**Kutipan Teks:**

Oleh: Suryanto, M.Pd

pg-079.jpg

Umat Hindu umumnya telah akrab dengan konsep penyatuan Atman dengan Brahman (Moksa). Juga terhadap konsep “Tat Tvam Asi” Namun, tidak banyak yang tahu bahwa konsep itu diajarkan oleh Adi Sankaracharya, yang diyakini sebagai penjelmaan Dewa Siwa. Shankara, begitu beliau lebih dikenal secara luas, mengemban misi besar untuk mengembalikan ajaran Weda yang seolah tenggelam karena berkembangnya agama Buddha yang diajarkan oleh Buddha Gautama. Benarkah Atman dapat menyatu dan lenyap ke dalam Brahman?

Apa artinya “moksa”? Kalau pertanyaan itu, diajukan pada orang Hindu, sebagian pasti akan menjawab : “Moksa adalah bersatunya Atman dengan Brahman. Moksa adalah keadaan di mana diri kita kembali bersatu dengan Tuhan“ Bersatu dengan Tuhan? Apanya yang bersatu, diri kita? Artinya, suatu saat “diri” kita akan lenyap dan “merger” dengan Tuhan? Jadi, roh akan berhenti mengalami punarbhawa (reinkarnasi) setelah ia “menjadi” Tuhan?
Sepertinya, tidak banyak di antara kita yang pernah mempertanyakan lagi kebenaran konsep moksa yang satu ini. Kita seolah sudah merasa nyaman dan pede memberikan jawaban yang telah baku dan memang populer itu. Apalagi, logika pemahaman moksa dalam artian penyatuan antara atman dan Brahman itu didukung oleh contoh-contoh rasional yang konkret. Atman diibaratkan sebagai air sungai yang mengalir ke laut, sedangkan Brahman diumpamakan sebagai lautan. Ketika air sungai telah berhasil mencapai lautan, maka terjadilah penyatuan keduanya.

**Entri Hasil Ekstraksi:**
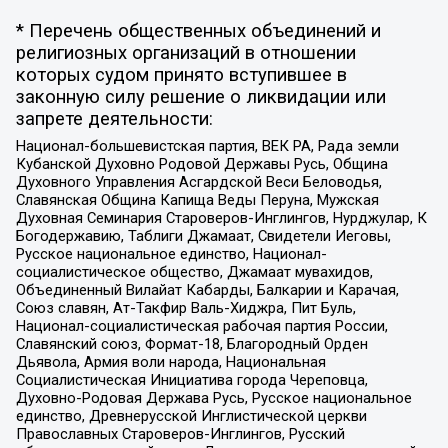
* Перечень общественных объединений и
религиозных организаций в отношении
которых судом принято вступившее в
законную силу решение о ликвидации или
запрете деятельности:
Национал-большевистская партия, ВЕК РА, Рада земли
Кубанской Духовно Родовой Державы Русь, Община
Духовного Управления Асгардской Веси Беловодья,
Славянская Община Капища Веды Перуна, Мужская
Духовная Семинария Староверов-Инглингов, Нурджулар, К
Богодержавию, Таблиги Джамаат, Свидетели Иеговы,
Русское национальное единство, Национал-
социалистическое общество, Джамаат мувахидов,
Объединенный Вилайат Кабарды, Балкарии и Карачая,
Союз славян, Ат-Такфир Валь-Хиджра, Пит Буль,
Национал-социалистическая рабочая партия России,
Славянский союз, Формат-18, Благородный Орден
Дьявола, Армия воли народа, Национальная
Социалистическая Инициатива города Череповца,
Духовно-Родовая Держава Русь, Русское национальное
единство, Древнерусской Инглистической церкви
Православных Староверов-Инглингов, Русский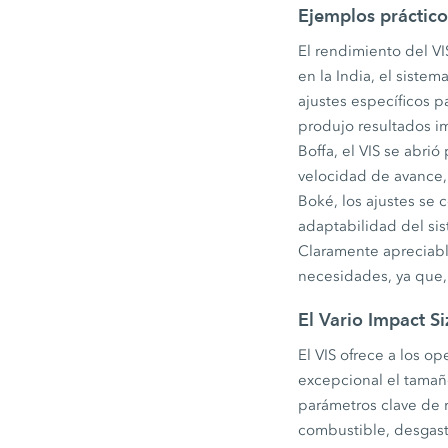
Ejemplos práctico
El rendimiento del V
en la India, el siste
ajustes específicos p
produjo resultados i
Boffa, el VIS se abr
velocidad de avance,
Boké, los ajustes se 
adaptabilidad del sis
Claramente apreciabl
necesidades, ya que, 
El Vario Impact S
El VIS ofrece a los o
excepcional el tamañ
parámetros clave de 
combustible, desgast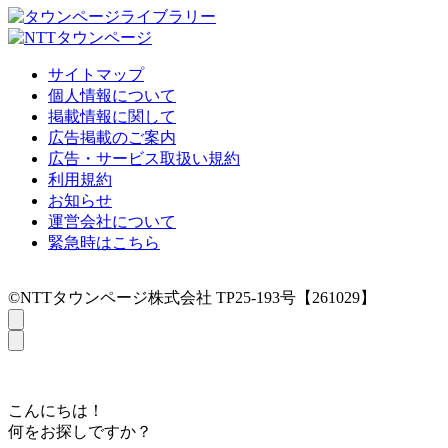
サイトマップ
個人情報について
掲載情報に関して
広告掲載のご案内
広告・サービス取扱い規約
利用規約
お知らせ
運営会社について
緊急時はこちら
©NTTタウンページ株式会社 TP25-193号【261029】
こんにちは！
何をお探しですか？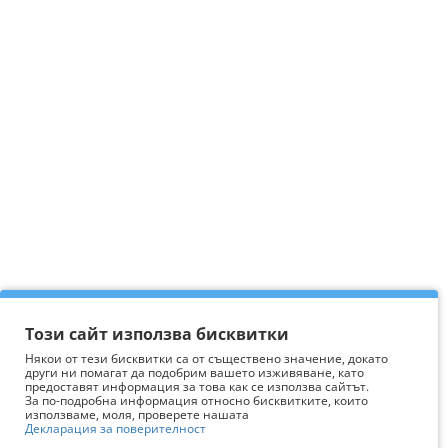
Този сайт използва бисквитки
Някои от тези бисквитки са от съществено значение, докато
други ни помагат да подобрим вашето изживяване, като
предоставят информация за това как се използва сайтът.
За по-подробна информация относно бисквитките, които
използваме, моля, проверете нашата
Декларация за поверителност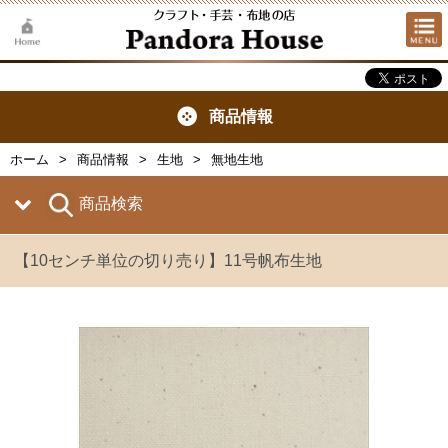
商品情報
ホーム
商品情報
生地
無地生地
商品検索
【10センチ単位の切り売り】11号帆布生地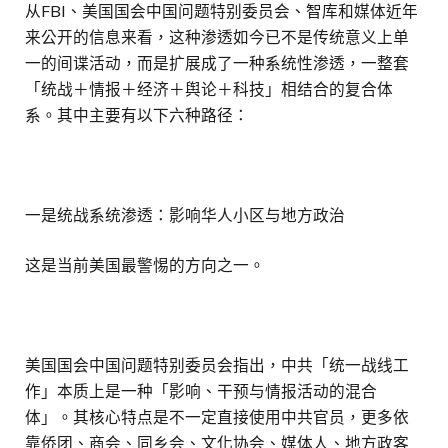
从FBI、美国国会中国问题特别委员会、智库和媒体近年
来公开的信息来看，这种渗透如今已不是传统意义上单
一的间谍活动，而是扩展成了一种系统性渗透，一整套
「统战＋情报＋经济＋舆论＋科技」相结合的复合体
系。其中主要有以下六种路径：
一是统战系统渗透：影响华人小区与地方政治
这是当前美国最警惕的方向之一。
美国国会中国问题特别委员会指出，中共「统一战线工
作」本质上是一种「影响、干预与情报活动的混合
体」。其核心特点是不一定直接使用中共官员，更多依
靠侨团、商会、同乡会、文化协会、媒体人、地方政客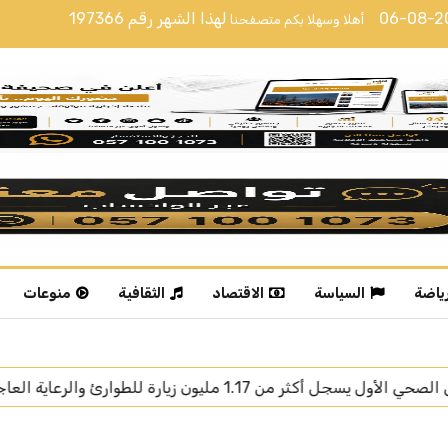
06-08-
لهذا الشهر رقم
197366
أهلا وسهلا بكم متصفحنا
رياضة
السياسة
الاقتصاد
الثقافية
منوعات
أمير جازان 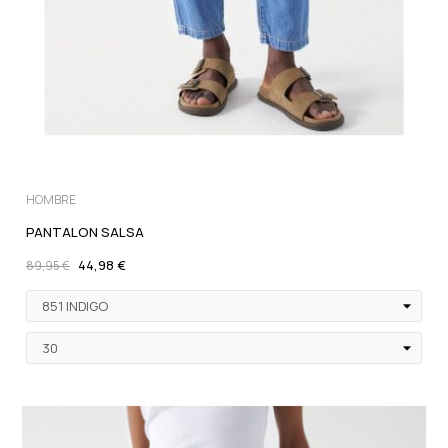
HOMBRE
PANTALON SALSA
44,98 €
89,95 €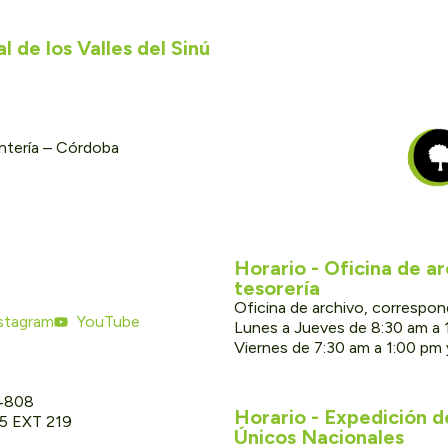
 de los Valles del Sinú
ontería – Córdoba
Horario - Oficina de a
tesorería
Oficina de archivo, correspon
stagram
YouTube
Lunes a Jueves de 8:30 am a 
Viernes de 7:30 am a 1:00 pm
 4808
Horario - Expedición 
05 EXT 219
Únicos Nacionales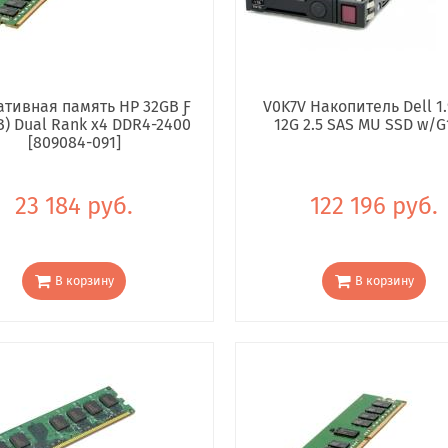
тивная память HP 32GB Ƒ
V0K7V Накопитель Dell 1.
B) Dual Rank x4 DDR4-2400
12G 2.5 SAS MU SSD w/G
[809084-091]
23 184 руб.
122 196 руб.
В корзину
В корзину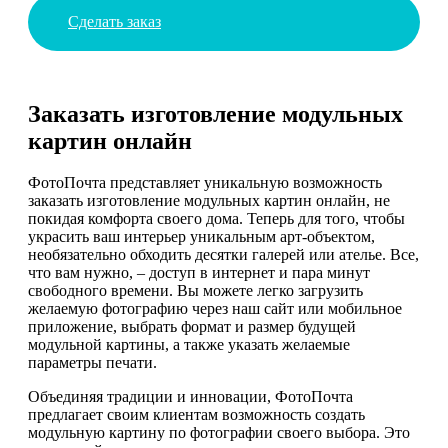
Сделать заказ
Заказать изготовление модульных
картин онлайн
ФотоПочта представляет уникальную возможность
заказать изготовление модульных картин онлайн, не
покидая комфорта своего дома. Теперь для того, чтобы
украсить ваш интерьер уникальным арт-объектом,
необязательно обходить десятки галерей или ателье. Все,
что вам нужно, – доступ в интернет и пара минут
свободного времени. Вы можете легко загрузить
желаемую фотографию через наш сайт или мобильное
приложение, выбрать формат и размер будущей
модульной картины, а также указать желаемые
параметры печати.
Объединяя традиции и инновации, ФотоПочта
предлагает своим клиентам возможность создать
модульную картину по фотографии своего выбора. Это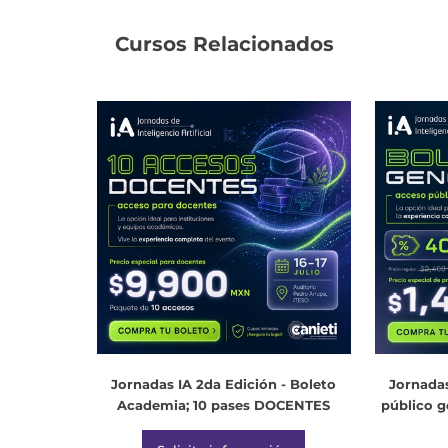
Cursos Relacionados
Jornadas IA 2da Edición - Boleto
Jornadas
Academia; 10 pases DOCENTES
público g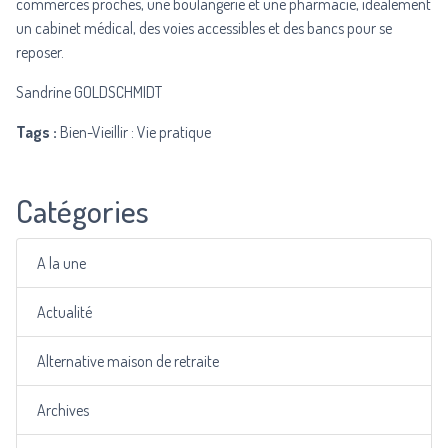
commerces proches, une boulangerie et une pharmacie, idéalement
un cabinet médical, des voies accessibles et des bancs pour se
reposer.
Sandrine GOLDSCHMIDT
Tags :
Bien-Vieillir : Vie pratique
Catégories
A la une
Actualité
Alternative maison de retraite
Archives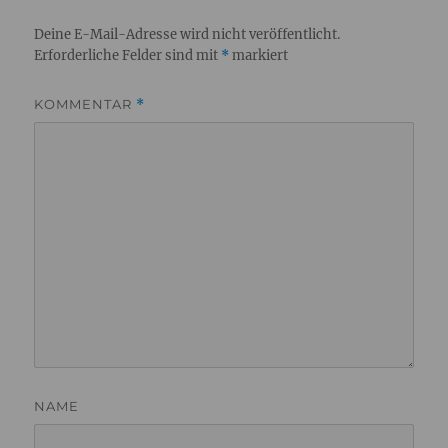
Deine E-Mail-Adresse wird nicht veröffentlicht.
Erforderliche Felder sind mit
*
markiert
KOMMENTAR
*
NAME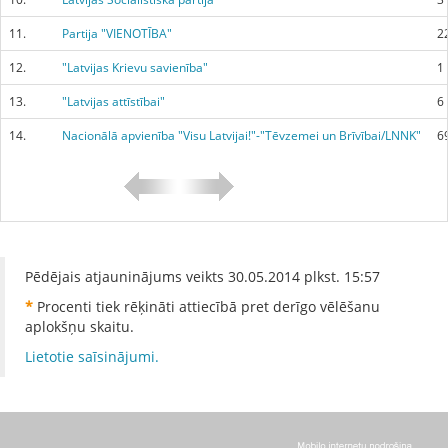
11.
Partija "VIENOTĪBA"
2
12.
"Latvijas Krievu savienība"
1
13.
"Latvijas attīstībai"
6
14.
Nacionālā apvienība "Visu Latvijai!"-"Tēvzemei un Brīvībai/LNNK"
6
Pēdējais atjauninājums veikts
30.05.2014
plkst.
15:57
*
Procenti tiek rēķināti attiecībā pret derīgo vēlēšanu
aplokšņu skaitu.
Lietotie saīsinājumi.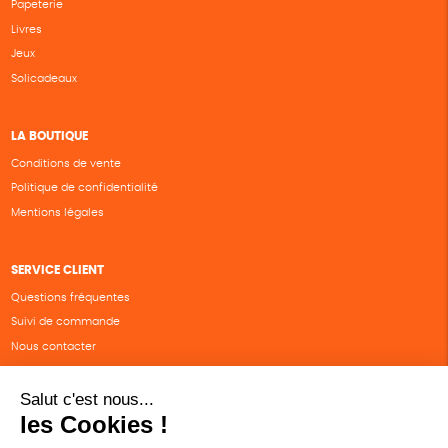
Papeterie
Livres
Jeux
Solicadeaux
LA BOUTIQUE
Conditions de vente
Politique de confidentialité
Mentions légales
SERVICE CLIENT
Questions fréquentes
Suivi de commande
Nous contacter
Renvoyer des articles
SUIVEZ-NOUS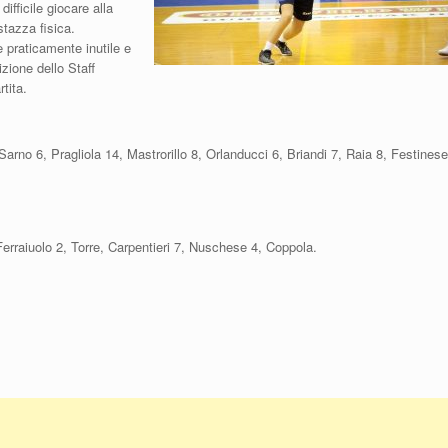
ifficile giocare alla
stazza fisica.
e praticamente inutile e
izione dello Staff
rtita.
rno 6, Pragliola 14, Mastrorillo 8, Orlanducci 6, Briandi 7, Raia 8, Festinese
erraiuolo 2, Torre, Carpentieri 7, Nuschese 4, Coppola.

**Butir Tugas:**
Lanjutkan tulisan tentang moksa di atas, mulai tepat setelah kalimat terakhirnya.

**Bagian Jawaban:**
Kita tidak akan bisa lagi membedakan, mana yang air sungai dan mana yang air laut. Begitulah, saat mencapai moksa, sang atman tidak akan dapat dibedakan lagi dengan brahman, …..seperti halnya air sungai yang “merger” dengan air laut itu. Roh akan “lenyap” dan “menyatu” dengan Tuhan.

Sekilas, perumpaan air sungai dan air laut itu memang memadai untuk menggambarkan apa yang dialami oleh roh setelah ia moksa. Tetapi, contoh itu hanya tepat bagi seorang awam, yang tidak memahami seluk beluk atom, molekul dan persenyawaan kimia!

Memang benar, secara kasat mata, air sungai dan air laut itu “kehilangan identitasnya” masing-masing setelah mereka bersatu. Namun, orang yang memahami konsep persenyawaan antara berbagai molekul zat akan melihat kenyataan lain. Ia akan tahu, bahwa molekul air sungai terdiri dari atom-atom Hidrogen dan atom-atom Oksigen. Rumus molekul air adalah H2O. Artinya, satu atom oksigen mengikat dua atom hidrogen untuk membentuk satu molekul air. Begitupun air laut memiliki unsur-unsur penyusun yang sama.
Ketika air sungai bertemu air laut, terjadilah reaksi antara atom-atom hidrogen dan oksigen air sungai, dengan atom-atom hidrogen dan oksigen air laut. Mungkin dua atom hidrogen air sungai akan berikatan dengan satu atom oksigen air laut dan membentuk molekul baru. Bisa pula, satu atom oksigen air sungai mengikat dua atom hidrogen air laut. Dan seterusnya, dan seterusnya. Tetapi, jangan lupa bahwa masing-masing atom itu tidak pernah kehilangan “identitasnya”. Kalau kita tandai masing-masing atom itu, akan tampak atom hidrogen air sungai tidak berubah menjadi atom hidrogen air laut. Begitupun sebaliknya. Mereka hanya berikatan satu sama lain, tapi tidak ada pihak yang kehilangan “jati dirinya.” Artinya, jati diri atom-atom air sungai tetap ada, tidak lenyap, meskipun ia “menyatu” dengan atom-atom air laut.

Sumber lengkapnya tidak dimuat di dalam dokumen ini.